Heute verlassen Jugendliche im Durchschnitt mit 18 Jahren die Schule. Ebenfalls fand eine Verlagerung der Präferenz verschiedener Schultypen statt und damit auch eine Verschiebung in der Verteilung der Schüler auf diese Schultypen.

Während in den 50er und 60er Jahren der Hauptschulabschlußnoch den vorherrschenden Abschlußdarstellte, hat sich dies drastisch zugunsten höherer Abschlüsse verschoben. Heute erwerben etwa zwei Drittel aller Jugendlichen einen mittleren oder höheren Bildungsabschluss. Die Hauptschule erfuhr einen Ansehensverlust. Profitiert von dieser Bildungsexpansion haben vor allem die Mädchen. Arbeiterkinder sind nun zwar vermehrt auch an höheren Schulen vertreten, aber im Hinblick auf den prozentualen Anteil an der Bevölkerung noch unterrepräsentiert10.

Der Trend zu höheren Bildungsabschlüssen, einhergehend mit längeren Bildungszeiten, ergibt sich aus einer zwingenden Notwendigkeit. Denn nur so läßt sich gewährleisten, den gewünschten Beruf überhaupt erst ergreifen zu können.
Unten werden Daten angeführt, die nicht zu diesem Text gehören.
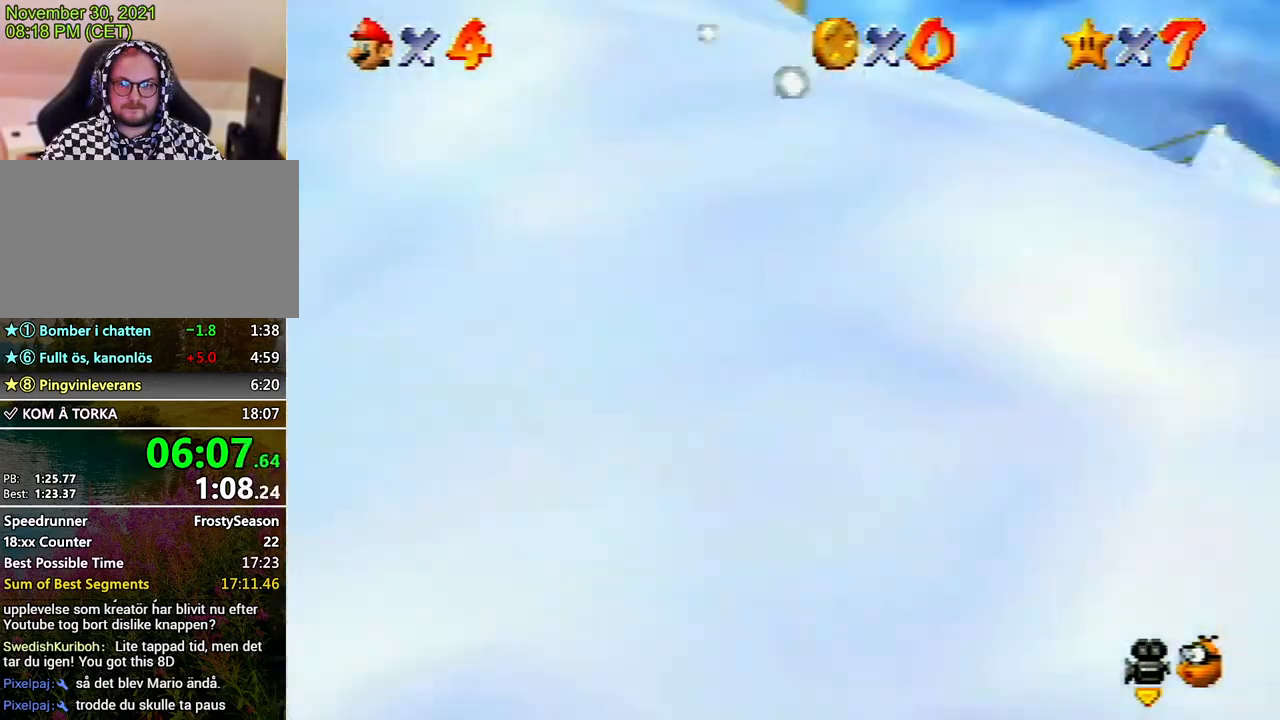
{"buttons": [], "left_stick": "up-right", "events": [[133, "left_stick", "down-left"], [300, "left_stick", "down-right"], [367, "left_stick", "up-right"]]}
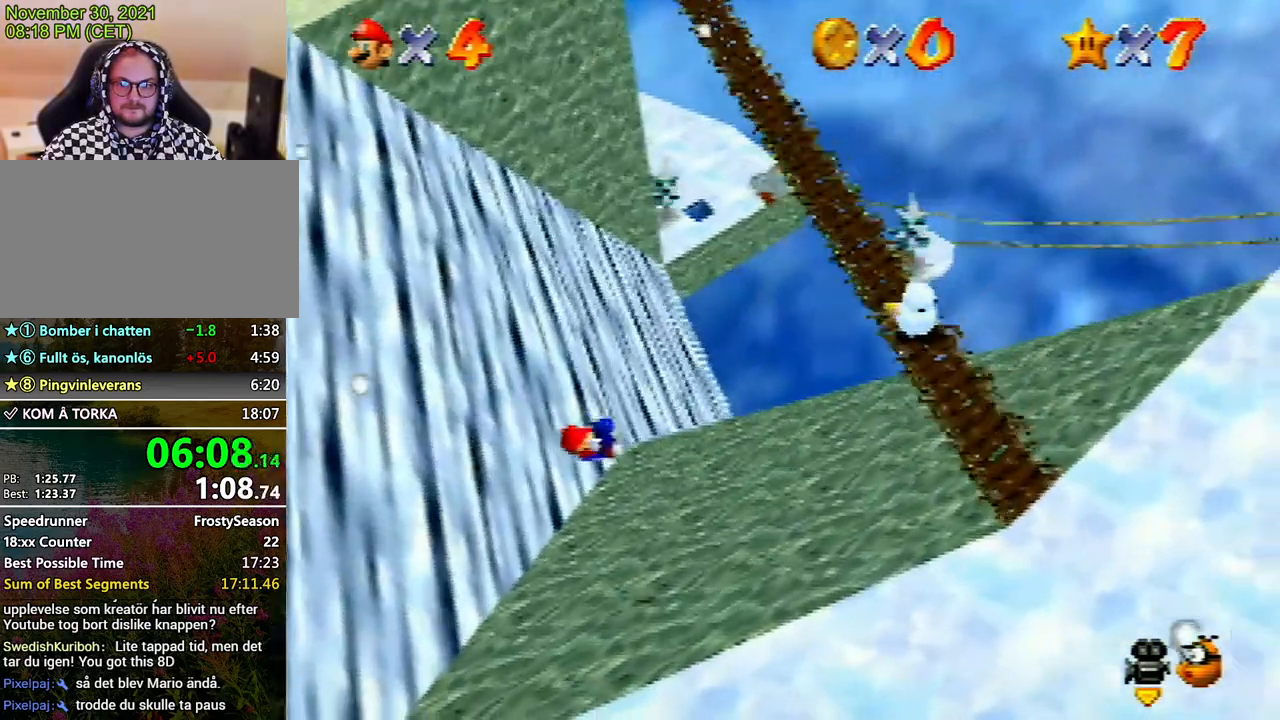
{"buttons": [], "left_stick": "up-right", "events": []}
Der Eintritt in das Beschäftigungssystem hat sich somit oftmals in das dritte Lebensjahrzehnt verschoben. Damit ändert sich auch das Sozialisationsmilieu. Schule ist geprägt durch Gleichaltrigengruppen (Homogenisierung). Hier entwickeln sich Freundschaften, werden Probleme erörtert und gemeinsame Lösungskompetenzen erarbeitet. Jugendliche erleben in erhöhtem Maße „kompetente Teilnahme- und Selbstverwirklichungschancen“11. Die Integration in altersheterogene Gruppen wird nach hinten verlagert. Jugendliche werden erst später mit den Normen der Arbeitswelt, wie der Unterordnung, konfrontiert. Sie verselbständigen sich zwar eher, bleiben aber länger ökonomisch abhängig von den Eltern.

Allerdings entsteht hieraus auch eine große Problematik. Mit der Expansion der Bildung kam es gleichzeitig zu einer Abwertung der Bildungsabschlüsse. Für Ausbildungsplätze, bei denen früher ein Hauptschulabschluss gefordert wurde, wird heute oftmals schon der Real- oder sogar der Gymnasialabschlußvorausgesetzt. Höherqualifizierte drängen Schlechterqualifizierte aus bestimmten Arbeitsbereichen (Verdrängungswettbewerb). Dieser Druck wird dem Jugendlichen oft schon sehr früh bewußt und auch immer wieder durch die Eltern, die Lehrer oder die Gesellschaft vermittelt. Gerade hier zeigt sich ein großes Risiko, schon früh im Leben das existentielle Gefühl des Scheiterns zu erleben.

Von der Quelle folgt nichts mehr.